For over a decade, immune checkpoint blockade and cellular therapy for diverse cancer types have provided clear evidence of the transformative power of T cell-directed therapies. However, at the same time, better mechanistic understanding is urgently needed to improve the efficacy of these potentially life-saving therapies, as only a subset of patients will respond. Issues such as T cell exhaustion, insufficient understanding of neoantigen presentation and recognition, and an immunosuppressive tumor microenvironment all act as barriers for effective T cell anti-tumor response, particularly in solid tumors. To ensure T cell therapy is efficacious for more patients, there is a critical need to identify the critical tumor antigens and the receptors that detect them, and develop new methods to optimize the functionality of tumor-reactive T cells.

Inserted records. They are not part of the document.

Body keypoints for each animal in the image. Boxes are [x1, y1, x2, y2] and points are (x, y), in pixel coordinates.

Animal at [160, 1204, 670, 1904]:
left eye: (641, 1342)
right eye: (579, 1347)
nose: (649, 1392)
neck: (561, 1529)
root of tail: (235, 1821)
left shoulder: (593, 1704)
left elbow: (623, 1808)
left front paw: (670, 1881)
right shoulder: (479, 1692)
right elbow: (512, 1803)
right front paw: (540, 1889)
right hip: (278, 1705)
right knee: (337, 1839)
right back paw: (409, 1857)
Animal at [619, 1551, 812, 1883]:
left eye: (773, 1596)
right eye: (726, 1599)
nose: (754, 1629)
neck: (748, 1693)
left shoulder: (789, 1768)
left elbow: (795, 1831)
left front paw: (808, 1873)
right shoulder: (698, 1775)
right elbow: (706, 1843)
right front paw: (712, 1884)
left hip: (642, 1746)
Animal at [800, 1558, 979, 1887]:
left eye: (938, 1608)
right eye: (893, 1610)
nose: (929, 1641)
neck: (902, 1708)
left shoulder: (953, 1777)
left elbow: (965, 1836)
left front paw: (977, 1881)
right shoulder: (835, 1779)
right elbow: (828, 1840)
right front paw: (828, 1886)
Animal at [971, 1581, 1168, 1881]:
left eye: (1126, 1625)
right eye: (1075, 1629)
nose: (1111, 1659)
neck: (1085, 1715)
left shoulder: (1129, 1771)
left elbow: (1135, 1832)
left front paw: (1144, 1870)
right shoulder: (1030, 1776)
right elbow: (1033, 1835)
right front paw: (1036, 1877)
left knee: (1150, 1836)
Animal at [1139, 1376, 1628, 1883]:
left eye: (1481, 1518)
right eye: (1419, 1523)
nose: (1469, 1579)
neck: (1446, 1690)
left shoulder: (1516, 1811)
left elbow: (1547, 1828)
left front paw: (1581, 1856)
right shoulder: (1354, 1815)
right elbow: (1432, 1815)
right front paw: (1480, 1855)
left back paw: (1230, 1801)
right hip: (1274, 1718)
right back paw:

To achieve these goals, this Endeavor team has assembled a multidisciplinary group of investigators specializing in antigen discovery, spatial genomics, and T cell manipulation. The researchers plan to use samples from patients with colorectal cancer and high-grade serous ovarian cancer to investigate these questions. Their plan includes the identification of tumor-reactive T cell receptors (TCRs), the crucial TCRs for tumor killing, T cell clonotypes’ interactions with the tumor microenvironment (TME), and the optimal functional state of T cells for durable tumor control. They will integrate innovative methods that their groups have developed to achieve these goals. These include a scalable approach for rapid identification of tumor-reactive T cells and their target antigens; a spatial genomics technique called for sequencing TCRs, transcripts, and tumor DNA with spatial indexing; and methods to study factors controlling T cell state using perturbation coupled with single-cell and spatial transcriptomics.
The goal of this Endeavor team is to translate their findings into personalized and shared therapies by developing clinical trials that use T cells precisely engineered for optimal tumor control with genetic modulators and tumor-specific TCRs. By addressing the challenges in T cell therapy and understanding the roles of T cell states and the microenvironment, this research will contribute to more effective T-cell-directed cancer immunotherapies, potentially benefiting a broad range of malignancies and providing insights for precision T cell immunotherapy for cancer.